### Stated task A
In the theatre company interview, how many weeks did the company spend at Cumbernauld Theatre creating its new work?
### Stated task B
Write a continuation of the theatre company interview below, starting right after its last sentence.

### Supplied passage
During rehearsals I was also doing a lot of editing and some re-writes – sometimes at home in the evenings and sometimes on my feet in the room – so that was challenging at times, but eventually you have to leave the writing alone and invest completely in the story you’re telling as an actor.

CC: Tell us more about Stoirm Og, why did you set up the company?
ET: I set up the company in order to present my first play ‘The Idiot At The Wall’ at the Fringe. and then the following year used it to tour the play around the highlands and islands of Scotland. We soon realised that there was a hunger in these remote places for powerful, challenging, professional theatre, which poses big questions as well as telling great stories.

I also realised that I loved delving into our country’s social, political and cultural history, and that a great way to do this is through folklore and folk songs. And audiences seemed to love that exploration of history, culture and identity by a young company, especially in an age where older generations might assume young folk aren’t interested in listening to them.

CC: You are currently company in residence at Cumbernauld Theatre. Does having this base help when developing new works?
ET: Yes, bigtime! From the start, everyone at Cumbernauld Theatre has been incredibly supportive. It’s a beautiful theatre and studio too. As a new company, what you mainly need is space, so it was very special for us to have been tucked away in those woods for five weeks creating this.

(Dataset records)

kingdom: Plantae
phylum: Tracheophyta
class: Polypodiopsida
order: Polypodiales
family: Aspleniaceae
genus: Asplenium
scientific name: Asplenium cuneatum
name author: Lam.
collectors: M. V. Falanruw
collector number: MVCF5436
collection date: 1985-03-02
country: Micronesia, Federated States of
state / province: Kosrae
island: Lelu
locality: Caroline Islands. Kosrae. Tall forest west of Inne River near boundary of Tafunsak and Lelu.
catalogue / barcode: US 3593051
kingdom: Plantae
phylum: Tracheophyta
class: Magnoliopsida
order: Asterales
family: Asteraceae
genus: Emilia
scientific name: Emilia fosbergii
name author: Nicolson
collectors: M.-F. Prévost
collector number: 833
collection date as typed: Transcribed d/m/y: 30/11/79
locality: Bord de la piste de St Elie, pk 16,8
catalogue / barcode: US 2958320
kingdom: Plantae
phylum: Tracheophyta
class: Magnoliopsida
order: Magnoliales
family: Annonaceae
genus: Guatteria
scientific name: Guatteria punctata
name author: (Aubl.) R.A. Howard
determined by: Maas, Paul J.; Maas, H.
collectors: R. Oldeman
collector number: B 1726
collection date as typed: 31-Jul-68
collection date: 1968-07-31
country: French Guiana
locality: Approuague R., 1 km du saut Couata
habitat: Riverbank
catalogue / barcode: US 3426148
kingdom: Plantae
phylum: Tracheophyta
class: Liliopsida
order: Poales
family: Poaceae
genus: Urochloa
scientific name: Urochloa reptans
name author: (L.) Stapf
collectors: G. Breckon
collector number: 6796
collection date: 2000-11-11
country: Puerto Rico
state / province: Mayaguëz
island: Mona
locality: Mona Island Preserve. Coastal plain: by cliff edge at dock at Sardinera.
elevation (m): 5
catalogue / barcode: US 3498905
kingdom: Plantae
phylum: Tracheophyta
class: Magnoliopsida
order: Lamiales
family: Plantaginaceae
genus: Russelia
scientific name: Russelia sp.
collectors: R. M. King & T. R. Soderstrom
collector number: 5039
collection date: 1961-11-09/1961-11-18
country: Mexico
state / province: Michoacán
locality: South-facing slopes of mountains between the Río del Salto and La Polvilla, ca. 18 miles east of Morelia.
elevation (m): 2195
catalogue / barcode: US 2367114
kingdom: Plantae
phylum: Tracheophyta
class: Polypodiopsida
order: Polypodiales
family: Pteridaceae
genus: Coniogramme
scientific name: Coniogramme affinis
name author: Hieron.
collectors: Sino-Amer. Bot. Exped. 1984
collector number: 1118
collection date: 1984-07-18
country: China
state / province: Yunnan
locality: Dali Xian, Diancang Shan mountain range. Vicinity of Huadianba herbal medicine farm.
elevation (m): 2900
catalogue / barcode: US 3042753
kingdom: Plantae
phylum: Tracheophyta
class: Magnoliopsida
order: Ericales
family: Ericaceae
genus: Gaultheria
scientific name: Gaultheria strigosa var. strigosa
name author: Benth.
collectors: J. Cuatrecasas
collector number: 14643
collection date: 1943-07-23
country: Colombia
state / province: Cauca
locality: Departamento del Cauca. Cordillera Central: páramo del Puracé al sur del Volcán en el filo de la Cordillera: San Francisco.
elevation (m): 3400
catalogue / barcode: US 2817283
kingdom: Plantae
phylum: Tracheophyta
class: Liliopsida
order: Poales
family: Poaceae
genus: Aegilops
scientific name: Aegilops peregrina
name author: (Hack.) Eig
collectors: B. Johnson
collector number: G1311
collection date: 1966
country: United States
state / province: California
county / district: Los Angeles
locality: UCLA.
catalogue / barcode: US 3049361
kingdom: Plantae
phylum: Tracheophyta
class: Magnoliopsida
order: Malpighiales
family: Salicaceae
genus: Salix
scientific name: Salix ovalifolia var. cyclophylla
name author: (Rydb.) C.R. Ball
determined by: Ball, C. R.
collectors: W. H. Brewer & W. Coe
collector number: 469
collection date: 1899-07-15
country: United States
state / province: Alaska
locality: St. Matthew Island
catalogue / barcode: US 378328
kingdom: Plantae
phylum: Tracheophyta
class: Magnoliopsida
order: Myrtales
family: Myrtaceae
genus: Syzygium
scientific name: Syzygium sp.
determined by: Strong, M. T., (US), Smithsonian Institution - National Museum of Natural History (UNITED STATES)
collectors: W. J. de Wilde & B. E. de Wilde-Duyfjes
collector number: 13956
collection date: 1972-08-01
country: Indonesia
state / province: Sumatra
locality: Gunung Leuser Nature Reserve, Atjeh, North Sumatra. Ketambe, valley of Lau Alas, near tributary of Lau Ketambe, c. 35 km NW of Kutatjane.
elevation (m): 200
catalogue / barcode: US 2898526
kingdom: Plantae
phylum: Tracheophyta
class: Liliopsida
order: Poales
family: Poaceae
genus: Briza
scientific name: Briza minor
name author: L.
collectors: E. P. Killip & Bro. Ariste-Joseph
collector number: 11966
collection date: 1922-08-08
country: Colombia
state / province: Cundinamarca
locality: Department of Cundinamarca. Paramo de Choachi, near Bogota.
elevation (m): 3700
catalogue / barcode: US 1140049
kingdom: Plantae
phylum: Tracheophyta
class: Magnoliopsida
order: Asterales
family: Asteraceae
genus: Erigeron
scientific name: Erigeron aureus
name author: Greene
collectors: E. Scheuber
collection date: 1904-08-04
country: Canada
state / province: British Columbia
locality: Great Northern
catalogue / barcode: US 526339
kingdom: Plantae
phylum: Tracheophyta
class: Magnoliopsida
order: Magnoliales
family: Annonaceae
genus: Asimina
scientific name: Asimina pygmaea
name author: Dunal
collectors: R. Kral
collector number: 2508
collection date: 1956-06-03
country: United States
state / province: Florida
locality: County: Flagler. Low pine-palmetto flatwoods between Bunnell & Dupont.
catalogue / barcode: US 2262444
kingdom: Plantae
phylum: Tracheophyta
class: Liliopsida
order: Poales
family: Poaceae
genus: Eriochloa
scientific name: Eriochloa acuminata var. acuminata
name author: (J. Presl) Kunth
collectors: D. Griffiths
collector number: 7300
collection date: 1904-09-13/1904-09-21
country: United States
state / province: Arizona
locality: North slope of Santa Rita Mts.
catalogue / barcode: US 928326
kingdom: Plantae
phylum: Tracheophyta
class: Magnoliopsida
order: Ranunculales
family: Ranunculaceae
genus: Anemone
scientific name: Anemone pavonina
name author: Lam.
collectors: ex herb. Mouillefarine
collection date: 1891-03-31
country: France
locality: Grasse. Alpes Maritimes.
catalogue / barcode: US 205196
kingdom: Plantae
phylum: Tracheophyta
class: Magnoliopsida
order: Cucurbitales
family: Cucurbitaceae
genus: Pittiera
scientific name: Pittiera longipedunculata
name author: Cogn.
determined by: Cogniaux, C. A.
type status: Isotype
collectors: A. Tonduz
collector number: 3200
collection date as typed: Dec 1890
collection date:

### Right answer A
Five weeks.

### Right answer B
CC: Why did you decide to premiere the new show at the Edinburgh Fringe?
ET: We wanted to make a certain leap onto an international platform, and in a festival where you are trying to find your audience in a throng of thousands of shows, it felt daunting and so completely necessary to debut this Scots dialect play here. After all, we’re an Edinburgh company and we have this incredible arts festival on our doorstop!

CC: You will be performing in a number of village halls in North East Scotland after the Fringe. Do you expect to get a different reaction from audience more familiar with the tradition that inspired the play?
ET: Yes, certainly, and that’s one of the things I’m most looking forward to about the tour – talking with these village hall audiences and feeling the room vibrate with their reaction to it – good, bad, angry, moved. It’s what people might carry away from our performance that excites me.

‘SpectreTown’ was performed at Assembly Hall at Edinburgh Festival 2015.